Until Glass has been better studied in health care and equipped with safeguards, Dr. Katz said, doctors should be forced to check their wearable computers at the clinic door.

“From an ethical standpoint, the bar is higher for use in a medical setting,” said Dr. Katz, who is also an outside adviser for the Mayo Clinic Center for Social Media. “As a doctor, I have to make sure that what I’m doing is safe and secure for my patients - ‘First, do no harm.’ Until I am, I don’t want it in my practice.”

Bakul Patel, the senior policy adviser at the Food and Drug Administration’s Center for Devices, said the agency would regulate only those Glass software programs that function as medical devices, the same approach it takes on health applications on hand-held devices.

“The glasses have been on our radar and we’re excited about it,” Mr. Patel said.

Hospitals that are experimenting with Glass say they are doing so very carefully - obtaining patient consent before procedures, using encrypted networks, and complying with the federal regulation that protects patient privacy, known as Hipaa.

Medical software developers say they, too, have security and privacy in mind. Pristine, a company based in Austin, Tex., created an app that lets emergency room nurses and doctors beam in specialists for consultations. The company plans to sell a customized version of Glass directly to hospitals. It erases Google’s software and configures the glasses with its own Hipaa-compliant programs.

Another company, Augmedix, which has done pilot tests of Glass at medical centers in the San Francisco area, said patients were informed that their doctors would be wearing the device. In a study of 200 cases, only two or three patients asked that their doctors remove it, said Ian K. Shakil, a co-founder of Augmedix.

Some hospitals see Glass as a relatively low-cost and versatile innovation, much like smartphones and tablets, which more than half of all health care providers use to get access to patient data and other medical information.

But hand-held devices are not very useful in the sterile world of surgery. Because Glass is voice-activated and hands-free, it may be particularly well suited for the surgical suite, where camera-guided instruments, robotics and 3D navigation systems have been commonplace for years.

Dr.

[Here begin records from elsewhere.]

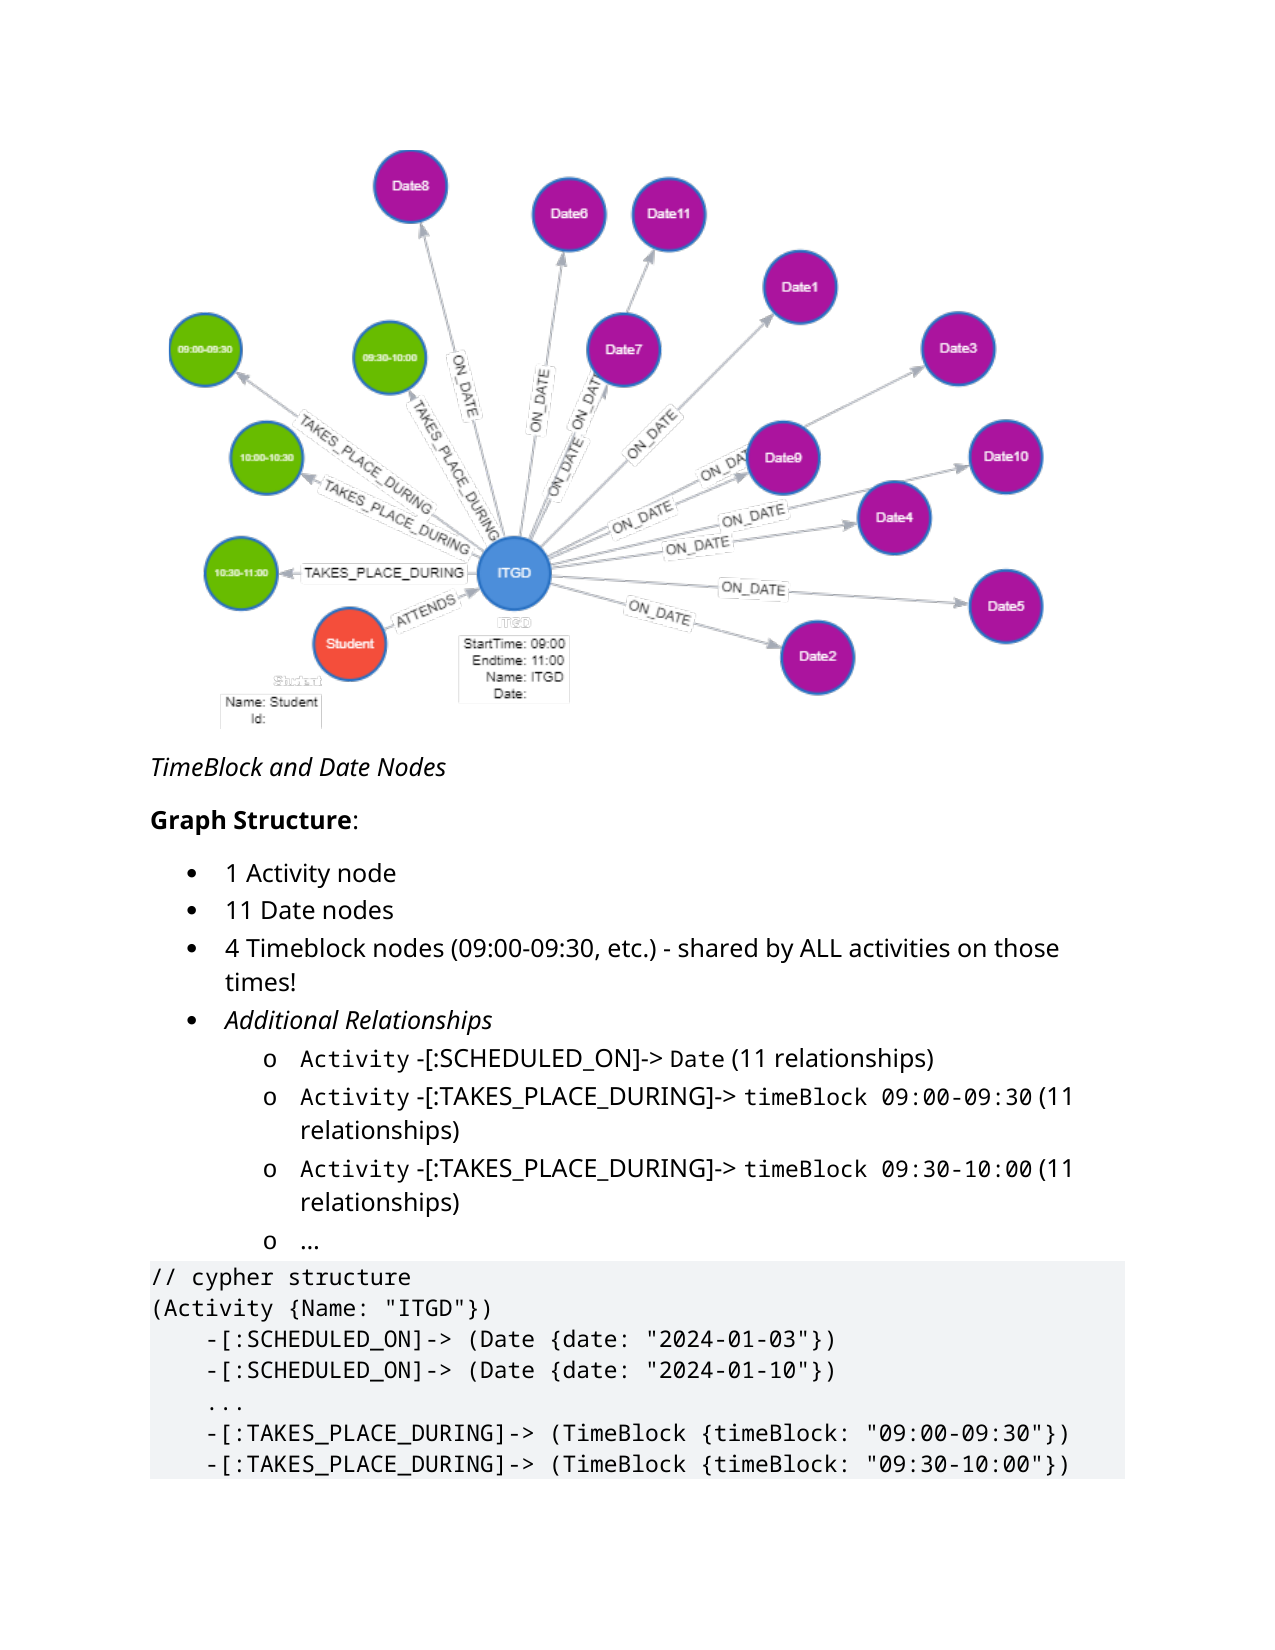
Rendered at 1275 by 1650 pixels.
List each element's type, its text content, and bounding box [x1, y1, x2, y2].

list Additional Relationships [187, 1003, 1125, 1037]
list Activity -[:TAKES_PLACE_DURING]-> timeBlock 09:00-09:30 (11 relationships) [262, 1078, 1125, 1147]
list 1 Activity node [187, 855, 1125, 889]
text TimeBlock and Date Nodes [150, 749, 1125, 784]
list 4 Timeblock nodes (09:00-09:30, etc.) - shared by ALL activities on those times! [187, 931, 1125, 999]
list … [262, 1223, 1125, 1257]
list 11 Date nodes [187, 893, 1125, 927]
list Activity -[:TAKES_PLACE_DURING]-> timeBlock 09:30-10:00 (11 relationships) [262, 1151, 1125, 1219]
text Graph Structure: [150, 802, 1125, 836]
picture [168, 150, 1044, 729]
list Activity -[:SCHEDULED_ON]-> Date (11 relationships) [262, 1041, 1125, 1075]
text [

Pierre Theodore, a cardiothoracic surgeon at the University of California, San Francisco, calls wearable computers "a game changer."

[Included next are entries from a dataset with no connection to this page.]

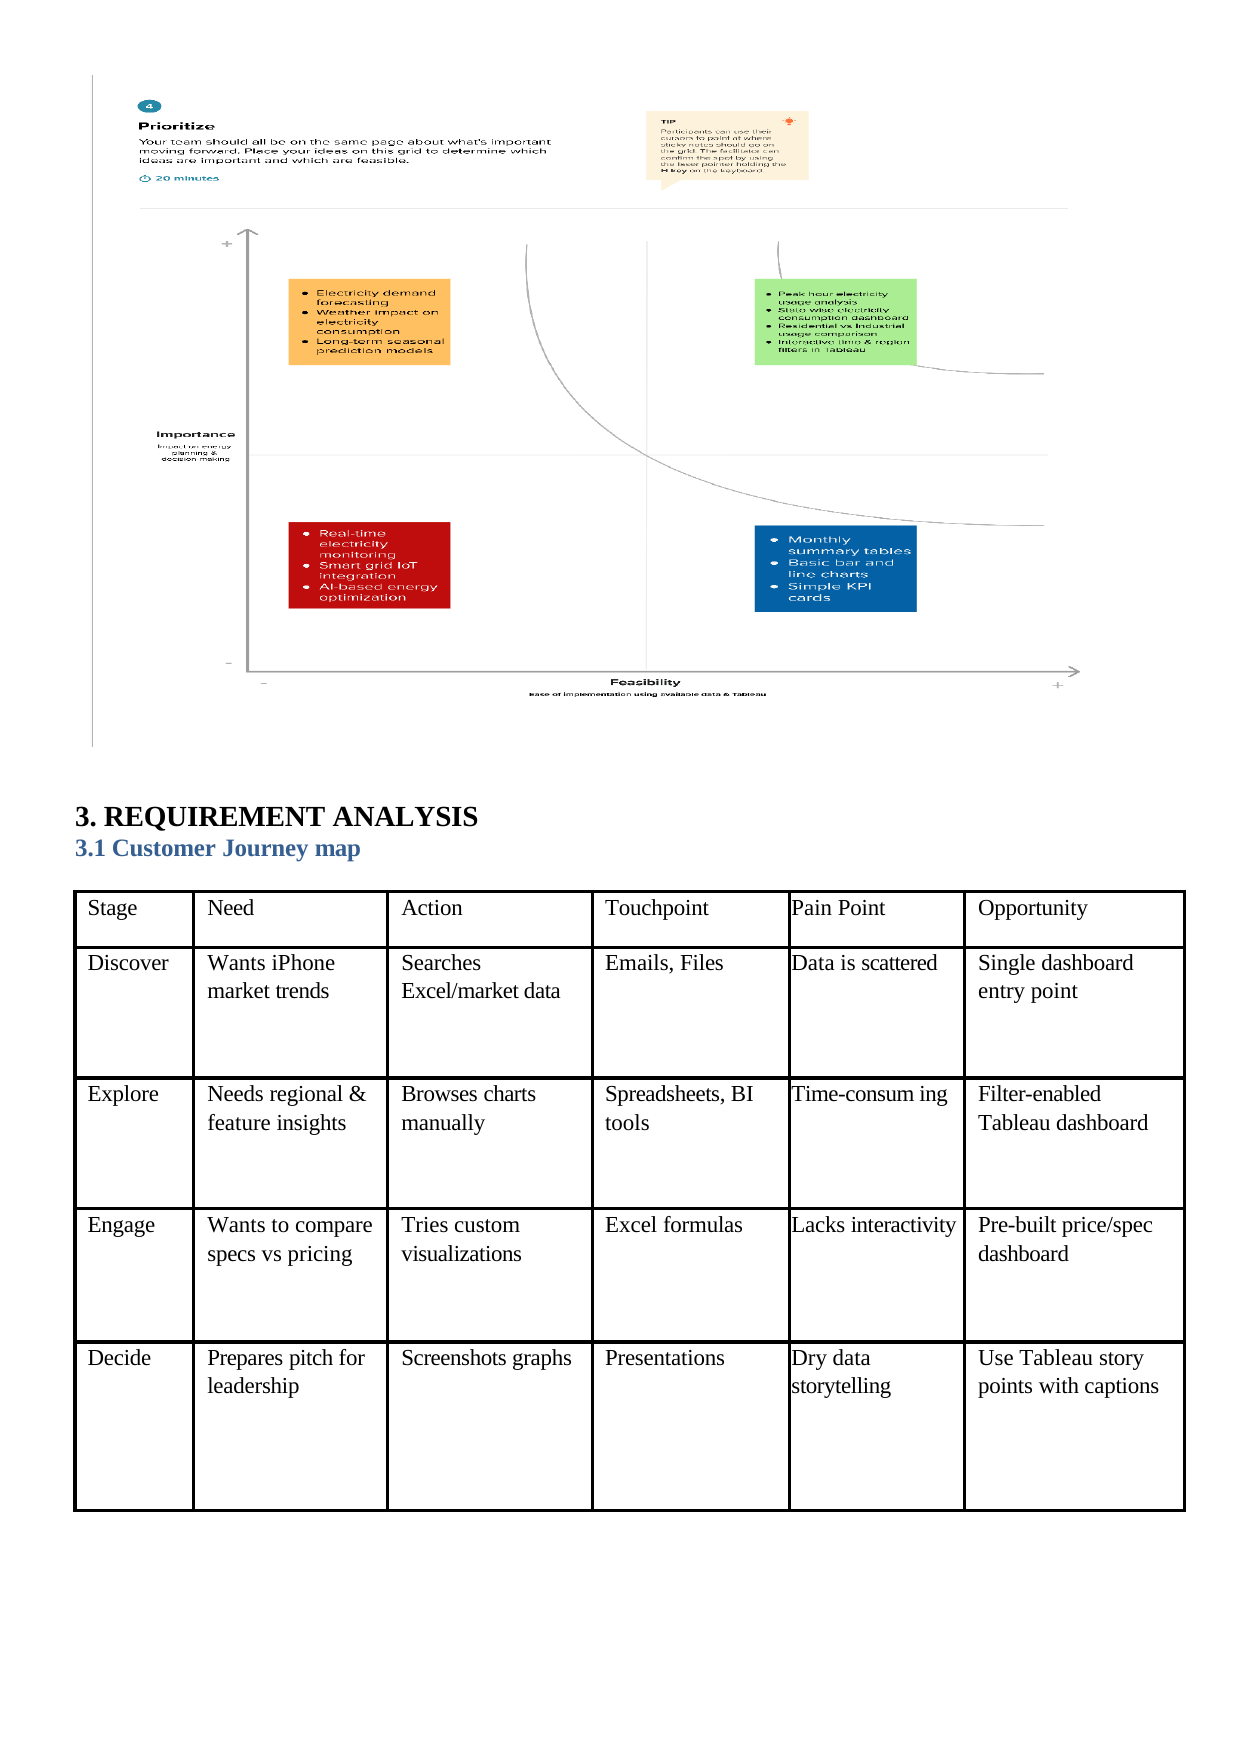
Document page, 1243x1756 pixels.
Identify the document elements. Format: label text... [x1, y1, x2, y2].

table_cell Excel formulas [594, 1210, 788, 1340]
table_cell Single dashboard entry point [966, 949, 1183, 1076]
table_cell Browses charts manually [389, 1080, 591, 1207]
table_header Action [389, 893, 591, 946]
table_header Stage [77, 893, 192, 946]
table_cell Dry data storytelling [791, 1344, 963, 1509]
table_cell Filter-enabled Tableau dashboard [966, 1080, 1183, 1207]
table_cell Tries custom visualizations [389, 1210, 591, 1340]
table_cell Use Tableau story points with captions [966, 1344, 1183, 1509]
table_cell Needs regional & feature insights [195, 1080, 386, 1207]
table_cell Explore [77, 1080, 192, 1207]
text 3.1 Customer Journey map [75, 833, 1168, 861]
table_cell Searches Excel/market data [389, 949, 591, 1076]
subtitle 3. REQUIREMENT ANALYSIS [75, 799, 1168, 833]
table_cell Presentations [594, 1344, 788, 1509]
table_cell Lacks interactivity [791, 1210, 963, 1340]
table_cell Data is scattered [791, 949, 963, 1076]
picture [90, 75, 1135, 747]
table_cell Wants iPhone market trends [195, 949, 386, 1076]
table_cell Screenshots graphs [389, 1344, 591, 1509]
table_cell Spreadsheets, BI tools [594, 1080, 788, 1207]
table_cell Time-consum ing [791, 1080, 963, 1207]
table_cell Discover [77, 949, 192, 1076]
table_cell Prepares pitch for leadership [195, 1344, 386, 1509]
table_header Touchpoint [594, 893, 788, 946]
table_cell Engage [77, 1210, 192, 1340]
table_cell Decide [77, 1344, 192, 1509]
table_cell Pre-built price/spec dashboard [966, 1210, 1183, 1340]
table_cell Wants to compare specs vs pricing [195, 1210, 386, 1340]
table_header Opportunity [966, 893, 1183, 946]
table_header Need [195, 893, 386, 946]
table_cell Emails, Files [594, 949, 788, 1076]
table_header Pain Point [791, 893, 963, 946]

“In surgery, Google Glass is incredibly illuminating,” said Dr. Theodore, who uses Glass to float X-rays and CT scans in his field of view at the operating table. “It helps you pinpoint what you’re looking for, so you don’t have to shift your attention away from the operation to look at a monitor somewhere else.”

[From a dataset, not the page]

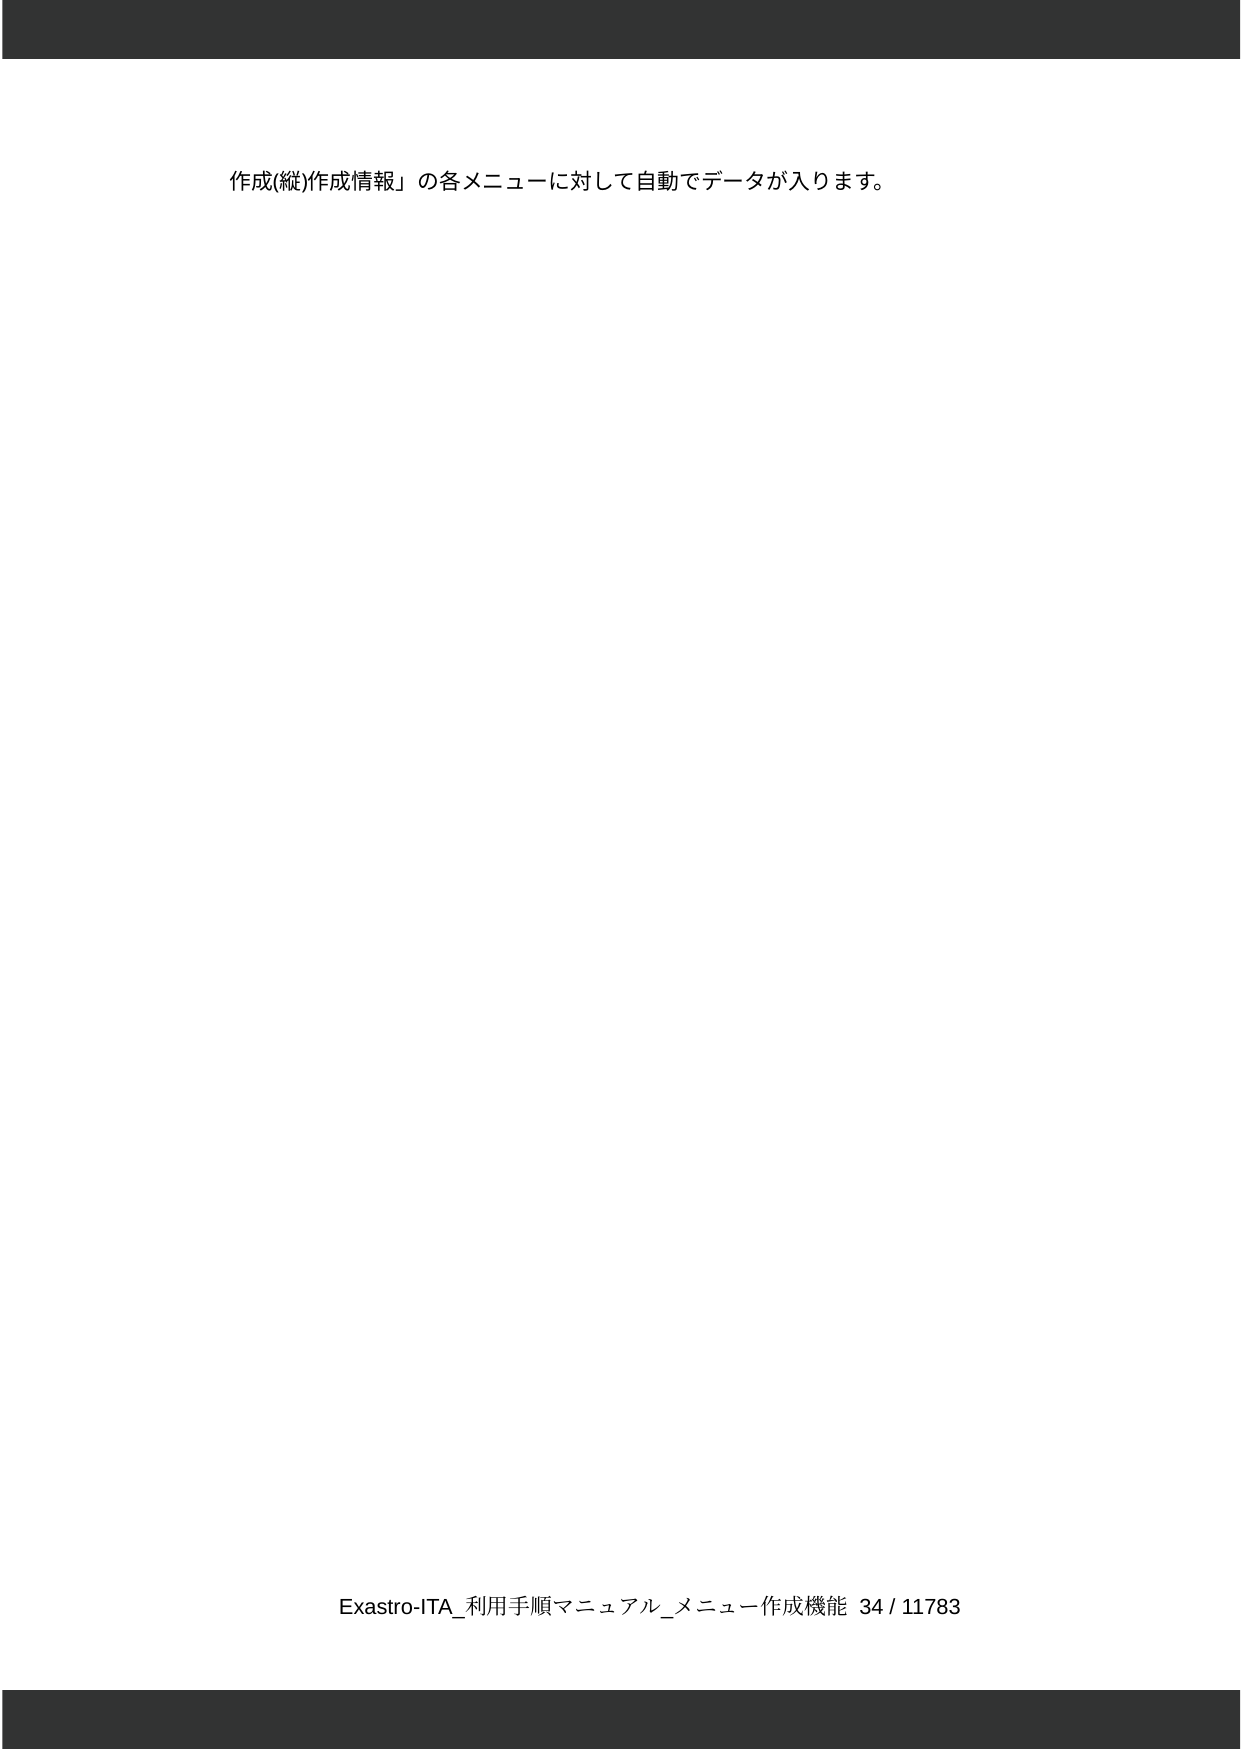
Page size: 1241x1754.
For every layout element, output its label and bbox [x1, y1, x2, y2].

At Indiana University Health, Dr. Paul P. Szotek, a Level 1 trauma surgeon, is developing an app for Glass for use by paramedics.

The app streams a live feed from the glasses to the closest emergency rooms, so that doctors can see accident victims at the scene and give paramedics potentially lifesaving instructions - like when to go directly to a Level 1 trauma center.

“Last year, I lost a lady on the table from a spleen injury that was absolutely survivable because she was taken to a local hospital and then the delay was over two hours to get her to me,” Dr. Szotek said. “With this wearable technology, we’ll be able to assess patients on the scene and decrease the mortality associated with trauma significantly.”

Dr. Szotek met with Google in March to discuss his software, called 1st Sight. He and other Glass-wearing surgeons recently founded a group - the International Society for Wearable Technology in Healthcare - that is holding its first meeting in Indianapolis in July.

At Duke, Dr. Parekh performs back-to-back surgeries on most days, wearing the Glass headset as he moves from one patient to the next.

About six years ago, he founded a charity with the goal of advancing foot and ankle surgery in India. He travels there every year with a team of expert surgeons to hold clinics and training sessions for local orthopedic surgeons.

In January, at a conference in Jaipur, Dr. Parekh performed surgery and used Glass to stream the procedure on his personal website. That day, the site drew in so many visitors from India and elsewhere that it crashed.

“I’ve been even more excited about Google Glass since then,” he said.